Nick Knight is contributing the image he shot of Björk for her third studio album, Homogenic (1997), to the Kimono: Kyoto to Catwalk exhibition, that opens tomorrow (Saturday 29 February 2020) at the Victoria & Albert Museum. In the famous photo, Björk stares at the camera with her cherry red lips sealed and her hands crossed, attired in a silver satin kimono embroidered with filigreed flowers that blend in with the background. Her elongated neck, wrapped in rings reminiscent of those worn by the Kayan people of Myanmar; the claw-like nails that feel like icy weapons; and the two sphere-shaped slabs of hair enhance her extraterrestrial figure.
The Japanese-inspired garment (and the album cover itself) was designed by Alexander McQueen, and photographed by Nick Knight. According to McQueen biographer Andrew Wilson, Björk approached Knight after seeing his futuristic image of model Devon Aoki in the February 1997 edition of Visionaire. McQueen and Knight’s Homogenic cover showed Björk in total harmony with the themes she explored in the album; an avant-garde, experimental hybrid that combined familiar historical elements with a futuristic twist.
This exhibition will present the kimono as a dynamic and constantly evolving item of fashion, revealing the aesthetic and social significance of the garment from past centuries to the present day, both in Japan and the rest of the world.

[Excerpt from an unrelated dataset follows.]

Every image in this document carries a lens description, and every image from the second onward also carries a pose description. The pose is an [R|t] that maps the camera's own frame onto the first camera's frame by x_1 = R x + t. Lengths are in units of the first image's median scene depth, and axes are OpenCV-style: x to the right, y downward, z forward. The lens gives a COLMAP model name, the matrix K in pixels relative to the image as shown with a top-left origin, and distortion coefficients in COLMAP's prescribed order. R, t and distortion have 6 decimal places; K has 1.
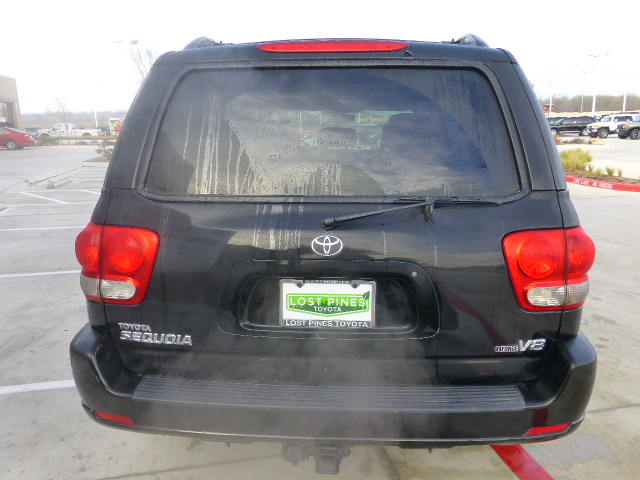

More than 100 kimonos–from Freddie Mercury’s cherry-blossom-pink robe to gold-embroidered ceremonial silks worn by Japanese samurai–are to go on display, among original Star Wars film costumes and designs by Yves Saint Laurent, Rei Kawakubo, Christian Dior and Alexander McQueen. A short montage of kimonos on film, which includes scenes from Killing Eve and Murder on the Orient Express, a Madonna video and footage of David Bowie on stage, is also a major part of the exhibition.

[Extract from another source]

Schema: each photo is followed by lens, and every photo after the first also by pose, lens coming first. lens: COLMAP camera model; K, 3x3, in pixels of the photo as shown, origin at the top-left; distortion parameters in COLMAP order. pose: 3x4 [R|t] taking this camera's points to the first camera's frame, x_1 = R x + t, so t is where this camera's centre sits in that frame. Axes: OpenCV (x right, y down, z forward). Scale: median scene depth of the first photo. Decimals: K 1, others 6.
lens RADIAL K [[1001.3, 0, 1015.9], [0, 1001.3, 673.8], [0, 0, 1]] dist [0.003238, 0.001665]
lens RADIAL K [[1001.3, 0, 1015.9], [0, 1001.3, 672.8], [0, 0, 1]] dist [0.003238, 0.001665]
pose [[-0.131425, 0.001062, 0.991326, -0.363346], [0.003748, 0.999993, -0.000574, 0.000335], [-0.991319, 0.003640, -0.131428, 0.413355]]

The kimono, meaning 'thing to wear,' is constructed of mostly rectangular pieces of fabric, cut from a specific textile known as a tanmono. Various types of kimono indicate the wearer's age, gender, the formality of the occasion, and less commonly, marital status, when worn. Even if it has garnered a reputation as a traditional uniform in the Japanese culture, it has experienced a number of revivals in popularity over the decades and is now established as one of the most fashionable garments in the industry. From its strict form during the 16th and 17th century to its latest modern iterations, the kimono remains a timeless symbol of heightened beauty and aesthetic with rich history.